- San Jose, New Mexico
- Coordinates: 35°23′44″N 105°28′33″W﻿ / ﻿35.39556°N 105.47583°W
- Country: United States
- State: New Mexico
- County: San Miguel

Area
- • Total: 0.265 sq mi (0.69 km^{2})
- • Land: 0.265 sq mi (0.69 km^{2})
- • Water: 0 sq mi (0 km^{2})
- Elevation: 6,135 ft (1,870 m)

Population (2010)
- • Total: 137
- • Density: 517/sq mi (200/km^{2})
- Time zone: UTC-7 (Mountain (MST))
- • Summer (DST): UTC-6 (MDT)
- ZIP code: 87565
- Area code: 505
- GNIS feature ID: 2629125

= San Jose, San Miguel County, New Mexico =

San Jose is a census-designated place in San Miguel County, New Mexico, United States.

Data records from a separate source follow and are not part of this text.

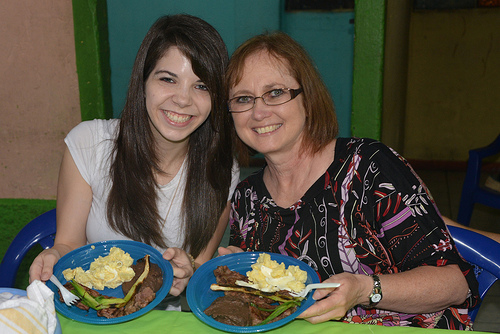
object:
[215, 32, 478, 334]
woman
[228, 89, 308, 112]
eyeglasses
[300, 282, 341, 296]
fork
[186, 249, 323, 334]
plate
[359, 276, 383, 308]
watch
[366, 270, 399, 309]
wrist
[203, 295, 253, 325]
food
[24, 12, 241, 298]
woman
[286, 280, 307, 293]
potatoes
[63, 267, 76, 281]
potatoes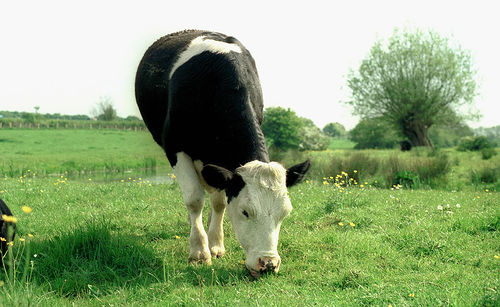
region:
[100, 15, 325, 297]
Cow is eating grass.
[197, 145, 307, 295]
Cow's head is white.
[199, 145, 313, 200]
Cow's ears are black.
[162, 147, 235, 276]
Cow's legs are white.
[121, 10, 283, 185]
Cow's body is predominantly black.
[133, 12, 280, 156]
White patch of hair on cow's back.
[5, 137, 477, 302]
Grass is green.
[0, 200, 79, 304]
Yellow flowers grow amid the grass.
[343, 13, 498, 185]
Tree in background is green.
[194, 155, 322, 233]
Cow's eyes are open.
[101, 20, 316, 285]
This is a cow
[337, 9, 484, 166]
This is a tree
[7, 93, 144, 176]
This is a field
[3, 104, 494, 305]
This is a pasture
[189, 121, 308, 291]
This is a cow's head.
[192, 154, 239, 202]
This is a cow's right ear.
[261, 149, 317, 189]
This is a cows left ear.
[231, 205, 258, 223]
This is a cow's eye.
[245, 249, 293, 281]
This is a cow's nose.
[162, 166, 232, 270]
These are cows legs.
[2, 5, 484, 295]
Cow grazing in a pasture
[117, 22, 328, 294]
The cow is blavk and white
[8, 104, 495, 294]
The pasture is green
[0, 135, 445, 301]
Wild dandelions are growing in the pasture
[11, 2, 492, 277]
A mature tree is in the background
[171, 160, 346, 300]
The cow's eyes are black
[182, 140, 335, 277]
The cows ears are black and it's head is white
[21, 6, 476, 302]
It's daytime and the sky is partly cloudy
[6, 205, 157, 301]
Tall dark green grassy patch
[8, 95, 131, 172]
Fence in the background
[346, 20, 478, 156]
a green leafy tree behind the cow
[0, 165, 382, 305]
Patches of yellow flowers grow on the ground around the cow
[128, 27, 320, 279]
the cow is black and white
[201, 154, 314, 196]
the cow has black ears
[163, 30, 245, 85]
the cow has a white spot on his back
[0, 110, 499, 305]
the ground is lush, grassy, and green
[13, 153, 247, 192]
there is a small pond behind the cow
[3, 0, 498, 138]
the sky is bright and sunny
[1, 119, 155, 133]
a long fence is behind the cow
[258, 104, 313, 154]
a green leafy bush is behind the cow on the other side of the pond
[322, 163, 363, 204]
the flowers are yellow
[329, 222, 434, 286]
the grass is green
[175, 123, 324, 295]
the cow is eating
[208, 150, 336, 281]
the cow's head is white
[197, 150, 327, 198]
the cow's ears are black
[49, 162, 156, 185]
water beside the flowers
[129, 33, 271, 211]
the cow's body is black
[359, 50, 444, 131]
the tree's leaves are green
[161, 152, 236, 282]
cow's feet are white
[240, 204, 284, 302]
the cow is eating grass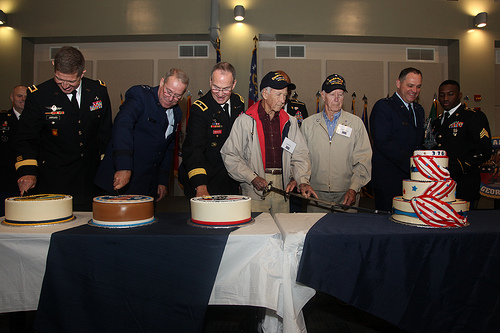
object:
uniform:
[429, 103, 493, 209]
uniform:
[321, 74, 349, 93]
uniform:
[260, 70, 296, 92]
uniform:
[177, 89, 245, 197]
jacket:
[220, 99, 312, 202]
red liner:
[258, 101, 282, 167]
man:
[220, 69, 319, 213]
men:
[10, 46, 492, 213]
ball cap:
[321, 73, 348, 93]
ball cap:
[260, 70, 297, 91]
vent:
[178, 44, 209, 58]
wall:
[0, 4, 498, 139]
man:
[371, 67, 425, 211]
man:
[428, 80, 492, 208]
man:
[177, 61, 245, 212]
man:
[9, 47, 112, 211]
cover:
[274, 212, 500, 333]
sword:
[252, 180, 389, 214]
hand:
[342, 192, 356, 210]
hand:
[300, 183, 318, 199]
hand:
[113, 170, 131, 190]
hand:
[17, 175, 36, 197]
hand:
[252, 176, 269, 191]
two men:
[367, 67, 493, 215]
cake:
[190, 195, 252, 226]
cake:
[92, 194, 155, 227]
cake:
[4, 193, 75, 226]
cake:
[392, 149, 470, 225]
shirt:
[322, 107, 340, 140]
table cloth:
[0, 211, 497, 333]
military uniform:
[424, 103, 491, 199]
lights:
[233, 5, 246, 21]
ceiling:
[11, 0, 225, 16]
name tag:
[335, 124, 352, 138]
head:
[320, 73, 345, 111]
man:
[95, 68, 189, 214]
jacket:
[93, 84, 182, 196]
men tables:
[0, 208, 500, 333]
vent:
[276, 45, 305, 58]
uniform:
[10, 77, 114, 209]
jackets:
[299, 110, 373, 194]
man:
[286, 73, 371, 215]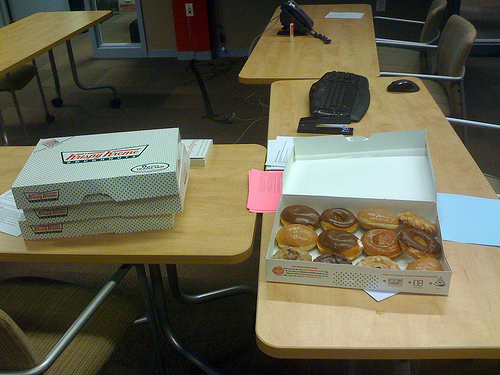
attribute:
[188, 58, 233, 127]
tape — black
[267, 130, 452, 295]
box — open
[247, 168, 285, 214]
paper — pink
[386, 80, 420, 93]
mouse — wireless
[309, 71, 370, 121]
keyboard — wireless, black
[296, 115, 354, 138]
stapler — black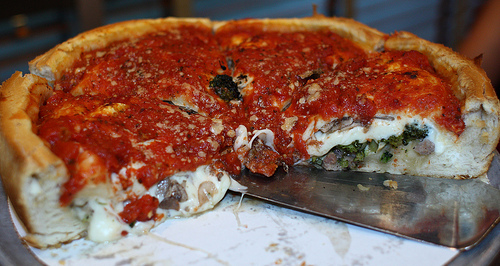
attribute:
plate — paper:
[7, 171, 498, 263]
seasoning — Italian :
[85, 50, 261, 139]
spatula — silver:
[277, 162, 499, 255]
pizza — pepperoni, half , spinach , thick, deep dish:
[10, 10, 489, 220]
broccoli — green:
[343, 145, 364, 158]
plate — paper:
[135, 230, 406, 261]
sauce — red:
[255, 37, 304, 61]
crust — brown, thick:
[1, 70, 43, 196]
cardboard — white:
[194, 219, 286, 259]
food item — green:
[210, 72, 241, 101]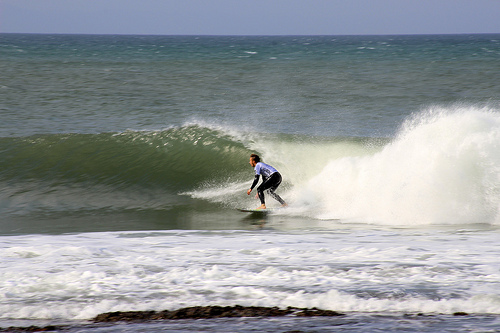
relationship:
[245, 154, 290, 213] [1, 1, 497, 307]
surfer on ocean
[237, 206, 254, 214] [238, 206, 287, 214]
nose of a board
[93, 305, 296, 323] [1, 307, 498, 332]
rock on beach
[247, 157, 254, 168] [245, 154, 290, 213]
face of surfer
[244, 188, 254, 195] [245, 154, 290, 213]
hand of surfer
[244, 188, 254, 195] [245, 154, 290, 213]
hand on surfer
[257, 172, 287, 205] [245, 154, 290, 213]
pants on surfer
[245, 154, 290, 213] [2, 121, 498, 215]
surfer on wave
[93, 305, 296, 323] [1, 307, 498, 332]
rock near beach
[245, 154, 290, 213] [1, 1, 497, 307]
surfer in ocean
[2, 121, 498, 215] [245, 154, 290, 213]
wave behind surfer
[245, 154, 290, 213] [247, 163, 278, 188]
surfer has on shirt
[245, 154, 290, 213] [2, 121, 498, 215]
surfer by wave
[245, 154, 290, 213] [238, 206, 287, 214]
surfer on board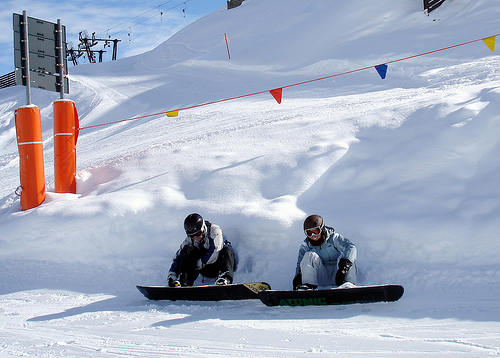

Its population was 137 as of the 2010 census. San Jose has a post office, with ZIP code 87565. Exit 319 of Interstate 25 serves the community.

==History==
San Jose was founded in 1803 when allotments of land were made to 45 men and two women by the Spanish government of New Mexico. The purpose of the settlement, and others in the Pecos River valley, was to defend the eastern flanks of the New Mexican settlements from Indian attacks, especially by the Apaches. Many of the early settlers were landless genizaros. Many of the comancheros and ciboleros who traded with the Comanche and hunted bison on the Great Plains came from San Jose and other Pecos Valley settlements.

==Geography==

According to the U.S. Census Bureau, the community has an area of 0.265 mi2, all land.

==Education==
It is in the West Las Vegas Schools school district. West Las Vegas High School is the area high school.